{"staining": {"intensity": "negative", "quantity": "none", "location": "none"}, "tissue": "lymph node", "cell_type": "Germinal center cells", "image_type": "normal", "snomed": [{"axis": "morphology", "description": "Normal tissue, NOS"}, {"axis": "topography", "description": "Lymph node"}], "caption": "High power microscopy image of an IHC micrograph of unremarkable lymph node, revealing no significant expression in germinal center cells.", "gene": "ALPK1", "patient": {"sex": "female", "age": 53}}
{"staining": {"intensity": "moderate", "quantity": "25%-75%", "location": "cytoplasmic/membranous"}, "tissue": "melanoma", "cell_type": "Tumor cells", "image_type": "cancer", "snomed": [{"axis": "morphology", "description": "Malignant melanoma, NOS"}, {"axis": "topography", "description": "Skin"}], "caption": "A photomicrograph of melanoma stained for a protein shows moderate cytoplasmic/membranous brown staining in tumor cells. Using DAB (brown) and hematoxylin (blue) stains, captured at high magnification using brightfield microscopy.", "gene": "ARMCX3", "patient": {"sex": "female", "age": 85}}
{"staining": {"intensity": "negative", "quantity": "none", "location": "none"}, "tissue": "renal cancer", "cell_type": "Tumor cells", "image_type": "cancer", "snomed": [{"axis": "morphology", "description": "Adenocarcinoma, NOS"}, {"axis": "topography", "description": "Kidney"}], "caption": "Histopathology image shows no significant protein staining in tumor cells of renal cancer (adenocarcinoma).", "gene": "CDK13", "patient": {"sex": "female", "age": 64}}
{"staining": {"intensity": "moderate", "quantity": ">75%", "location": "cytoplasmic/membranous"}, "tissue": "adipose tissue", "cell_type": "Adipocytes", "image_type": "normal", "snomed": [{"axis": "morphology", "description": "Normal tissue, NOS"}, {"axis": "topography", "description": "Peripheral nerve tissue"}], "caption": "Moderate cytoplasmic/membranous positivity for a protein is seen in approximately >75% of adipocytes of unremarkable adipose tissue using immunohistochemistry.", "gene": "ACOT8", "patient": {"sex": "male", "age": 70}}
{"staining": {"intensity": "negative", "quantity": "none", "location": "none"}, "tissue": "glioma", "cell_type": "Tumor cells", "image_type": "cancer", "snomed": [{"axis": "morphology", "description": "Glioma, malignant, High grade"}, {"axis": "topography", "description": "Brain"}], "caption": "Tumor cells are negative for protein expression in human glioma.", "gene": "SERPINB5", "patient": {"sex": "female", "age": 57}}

__________________________________________________

Problem description:
Tally the lines in the listing that contain the string "female", then report that tally alone.

Solution below:
4